> Problem description
Once you find the line with "51: (332, 333, 3.55)" in the data that follows, repeat it and every line after it exactly, through the line with "8: (738, 221, 3.64)".

◆ ◆ ◆ ◆ ◆

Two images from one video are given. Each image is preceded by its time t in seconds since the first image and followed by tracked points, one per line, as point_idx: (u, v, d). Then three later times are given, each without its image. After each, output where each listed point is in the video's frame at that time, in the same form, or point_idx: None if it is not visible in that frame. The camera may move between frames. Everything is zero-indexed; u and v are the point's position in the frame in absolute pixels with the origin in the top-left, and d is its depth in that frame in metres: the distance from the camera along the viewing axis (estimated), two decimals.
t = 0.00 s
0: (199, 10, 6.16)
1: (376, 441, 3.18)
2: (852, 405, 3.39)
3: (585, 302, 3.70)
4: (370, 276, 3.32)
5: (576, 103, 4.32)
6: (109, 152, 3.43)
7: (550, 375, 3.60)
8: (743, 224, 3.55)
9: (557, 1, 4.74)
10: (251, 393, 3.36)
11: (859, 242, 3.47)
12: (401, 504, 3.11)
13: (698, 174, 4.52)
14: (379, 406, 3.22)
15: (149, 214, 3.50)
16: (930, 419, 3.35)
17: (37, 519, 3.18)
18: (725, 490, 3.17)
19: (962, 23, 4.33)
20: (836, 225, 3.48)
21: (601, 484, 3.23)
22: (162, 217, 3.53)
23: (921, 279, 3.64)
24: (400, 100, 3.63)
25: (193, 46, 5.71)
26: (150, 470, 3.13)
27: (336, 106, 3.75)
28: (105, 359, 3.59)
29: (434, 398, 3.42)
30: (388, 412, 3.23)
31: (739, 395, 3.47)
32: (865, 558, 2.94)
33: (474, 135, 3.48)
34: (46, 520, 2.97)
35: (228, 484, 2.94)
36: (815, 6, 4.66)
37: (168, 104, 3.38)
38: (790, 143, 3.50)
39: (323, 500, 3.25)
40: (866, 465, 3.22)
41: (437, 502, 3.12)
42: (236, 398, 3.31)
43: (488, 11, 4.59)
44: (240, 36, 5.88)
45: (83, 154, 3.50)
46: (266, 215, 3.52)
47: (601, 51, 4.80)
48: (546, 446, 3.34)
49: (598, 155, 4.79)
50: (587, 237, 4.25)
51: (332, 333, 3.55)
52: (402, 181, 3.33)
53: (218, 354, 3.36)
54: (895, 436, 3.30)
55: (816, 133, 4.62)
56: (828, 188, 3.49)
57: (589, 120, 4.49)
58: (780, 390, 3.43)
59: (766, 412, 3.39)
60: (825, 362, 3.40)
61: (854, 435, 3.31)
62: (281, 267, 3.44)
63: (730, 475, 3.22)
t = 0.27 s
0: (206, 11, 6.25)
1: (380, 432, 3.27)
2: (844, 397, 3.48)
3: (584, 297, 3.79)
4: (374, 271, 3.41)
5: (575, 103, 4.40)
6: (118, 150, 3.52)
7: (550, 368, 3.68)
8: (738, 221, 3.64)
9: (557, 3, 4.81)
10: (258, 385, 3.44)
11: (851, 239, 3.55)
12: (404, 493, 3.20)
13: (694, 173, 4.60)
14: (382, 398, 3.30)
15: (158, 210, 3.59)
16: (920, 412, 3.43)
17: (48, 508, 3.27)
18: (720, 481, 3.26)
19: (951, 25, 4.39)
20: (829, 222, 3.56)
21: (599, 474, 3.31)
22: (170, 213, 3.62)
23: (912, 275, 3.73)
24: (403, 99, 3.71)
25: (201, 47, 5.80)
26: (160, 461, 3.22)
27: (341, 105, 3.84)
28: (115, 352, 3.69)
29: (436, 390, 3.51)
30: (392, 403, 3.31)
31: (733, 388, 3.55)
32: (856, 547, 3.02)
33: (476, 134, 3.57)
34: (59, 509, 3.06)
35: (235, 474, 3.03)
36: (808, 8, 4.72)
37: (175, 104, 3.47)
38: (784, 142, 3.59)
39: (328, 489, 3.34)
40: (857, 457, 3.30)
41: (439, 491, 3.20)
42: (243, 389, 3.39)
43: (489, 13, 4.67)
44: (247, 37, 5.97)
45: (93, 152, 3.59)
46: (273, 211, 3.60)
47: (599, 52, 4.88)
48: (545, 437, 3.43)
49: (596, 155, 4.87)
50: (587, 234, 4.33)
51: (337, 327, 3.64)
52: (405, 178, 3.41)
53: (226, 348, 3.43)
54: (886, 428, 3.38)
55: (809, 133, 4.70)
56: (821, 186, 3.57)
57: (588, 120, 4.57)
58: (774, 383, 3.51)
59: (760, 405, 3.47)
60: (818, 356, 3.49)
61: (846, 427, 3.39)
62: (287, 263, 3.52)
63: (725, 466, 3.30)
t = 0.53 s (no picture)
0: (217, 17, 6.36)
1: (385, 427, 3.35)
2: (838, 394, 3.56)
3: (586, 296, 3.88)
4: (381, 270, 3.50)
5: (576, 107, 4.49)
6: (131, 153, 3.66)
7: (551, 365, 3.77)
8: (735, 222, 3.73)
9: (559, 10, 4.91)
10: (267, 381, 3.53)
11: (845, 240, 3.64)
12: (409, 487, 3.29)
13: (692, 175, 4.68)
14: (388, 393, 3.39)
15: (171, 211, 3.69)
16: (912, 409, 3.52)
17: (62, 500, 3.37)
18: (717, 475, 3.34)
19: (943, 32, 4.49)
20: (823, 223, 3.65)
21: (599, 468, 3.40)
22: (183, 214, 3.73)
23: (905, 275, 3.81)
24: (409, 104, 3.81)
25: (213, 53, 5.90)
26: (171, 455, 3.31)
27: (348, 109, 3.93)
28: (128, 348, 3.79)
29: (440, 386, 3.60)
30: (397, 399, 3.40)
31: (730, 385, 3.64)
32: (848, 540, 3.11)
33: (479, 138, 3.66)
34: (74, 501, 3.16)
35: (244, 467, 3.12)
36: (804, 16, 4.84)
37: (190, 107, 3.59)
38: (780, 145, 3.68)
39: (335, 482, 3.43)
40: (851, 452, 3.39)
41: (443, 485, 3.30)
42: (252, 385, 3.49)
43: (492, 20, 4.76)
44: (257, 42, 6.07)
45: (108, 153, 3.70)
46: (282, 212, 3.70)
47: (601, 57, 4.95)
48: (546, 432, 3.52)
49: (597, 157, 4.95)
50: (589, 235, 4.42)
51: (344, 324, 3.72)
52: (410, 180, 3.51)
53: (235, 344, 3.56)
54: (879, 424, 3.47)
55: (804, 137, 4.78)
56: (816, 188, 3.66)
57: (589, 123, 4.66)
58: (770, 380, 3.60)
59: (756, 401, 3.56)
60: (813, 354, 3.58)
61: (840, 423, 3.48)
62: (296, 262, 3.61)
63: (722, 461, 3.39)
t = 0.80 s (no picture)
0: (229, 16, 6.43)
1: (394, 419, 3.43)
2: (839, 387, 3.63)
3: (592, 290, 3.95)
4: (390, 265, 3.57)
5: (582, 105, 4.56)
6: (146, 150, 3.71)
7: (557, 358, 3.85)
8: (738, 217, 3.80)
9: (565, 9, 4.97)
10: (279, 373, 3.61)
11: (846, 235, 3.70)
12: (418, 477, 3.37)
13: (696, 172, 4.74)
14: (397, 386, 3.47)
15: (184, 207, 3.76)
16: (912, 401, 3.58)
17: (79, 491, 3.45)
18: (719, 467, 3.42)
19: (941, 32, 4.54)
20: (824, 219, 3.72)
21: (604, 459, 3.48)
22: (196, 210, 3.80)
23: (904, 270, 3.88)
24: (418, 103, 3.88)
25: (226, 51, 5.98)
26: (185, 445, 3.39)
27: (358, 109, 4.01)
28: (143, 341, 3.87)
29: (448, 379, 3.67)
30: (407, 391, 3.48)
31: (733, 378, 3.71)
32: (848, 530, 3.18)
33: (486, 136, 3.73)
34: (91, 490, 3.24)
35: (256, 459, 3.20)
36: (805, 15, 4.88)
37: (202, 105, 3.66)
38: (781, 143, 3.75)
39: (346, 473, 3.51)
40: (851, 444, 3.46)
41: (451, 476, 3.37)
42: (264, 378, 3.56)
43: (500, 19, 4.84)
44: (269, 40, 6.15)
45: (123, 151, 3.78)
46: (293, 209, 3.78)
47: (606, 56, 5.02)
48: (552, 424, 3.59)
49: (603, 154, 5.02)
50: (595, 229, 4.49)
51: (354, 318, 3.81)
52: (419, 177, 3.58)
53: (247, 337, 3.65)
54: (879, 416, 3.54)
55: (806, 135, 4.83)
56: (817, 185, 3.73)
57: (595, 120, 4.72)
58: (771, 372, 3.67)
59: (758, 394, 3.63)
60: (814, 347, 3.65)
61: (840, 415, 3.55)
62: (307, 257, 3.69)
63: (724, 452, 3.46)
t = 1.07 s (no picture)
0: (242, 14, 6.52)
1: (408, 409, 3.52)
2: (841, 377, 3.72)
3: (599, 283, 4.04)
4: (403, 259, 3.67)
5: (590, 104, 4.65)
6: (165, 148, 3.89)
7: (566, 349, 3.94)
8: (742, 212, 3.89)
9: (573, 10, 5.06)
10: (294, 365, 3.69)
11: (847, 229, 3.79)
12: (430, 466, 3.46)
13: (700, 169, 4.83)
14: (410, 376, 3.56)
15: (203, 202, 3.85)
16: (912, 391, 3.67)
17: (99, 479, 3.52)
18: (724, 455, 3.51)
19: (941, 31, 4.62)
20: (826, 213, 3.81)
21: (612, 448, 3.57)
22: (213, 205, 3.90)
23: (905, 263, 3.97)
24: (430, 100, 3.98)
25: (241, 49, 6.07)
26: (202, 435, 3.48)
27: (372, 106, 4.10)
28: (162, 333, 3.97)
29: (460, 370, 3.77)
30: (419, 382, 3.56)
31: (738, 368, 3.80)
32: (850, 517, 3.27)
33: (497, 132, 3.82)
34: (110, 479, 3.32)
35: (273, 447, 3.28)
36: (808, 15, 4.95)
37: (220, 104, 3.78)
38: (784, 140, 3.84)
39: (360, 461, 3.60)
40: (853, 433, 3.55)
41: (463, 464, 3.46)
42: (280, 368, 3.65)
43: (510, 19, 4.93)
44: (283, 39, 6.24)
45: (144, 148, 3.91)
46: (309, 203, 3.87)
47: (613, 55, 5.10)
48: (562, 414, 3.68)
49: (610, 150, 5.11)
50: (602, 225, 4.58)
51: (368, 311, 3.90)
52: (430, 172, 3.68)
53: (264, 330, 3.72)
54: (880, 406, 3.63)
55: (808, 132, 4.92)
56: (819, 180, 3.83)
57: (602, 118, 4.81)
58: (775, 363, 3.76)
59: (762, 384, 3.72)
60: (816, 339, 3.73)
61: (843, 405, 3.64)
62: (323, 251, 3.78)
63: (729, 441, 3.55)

◆ ◆ ◆ ◆ ◆

> Completed task
51: (332, 333, 3.55)
52: (402, 181, 3.33)
53: (218, 354, 3.36)
54: (895, 436, 3.30)
55: (816, 133, 4.62)
56: (828, 188, 3.49)
57: (589, 120, 4.49)
58: (780, 390, 3.43)
59: (766, 412, 3.39)
60: (825, 362, 3.40)
61: (854, 435, 3.31)
62: (281, 267, 3.44)
63: (730, 475, 3.22)
t = 0.27 s
0: (206, 11, 6.25)
1: (380, 432, 3.27)
2: (844, 397, 3.48)
3: (584, 297, 3.79)
4: (374, 271, 3.41)
5: (575, 103, 4.40)
6: (118, 150, 3.52)
7: (550, 368, 3.68)
8: (738, 221, 3.64)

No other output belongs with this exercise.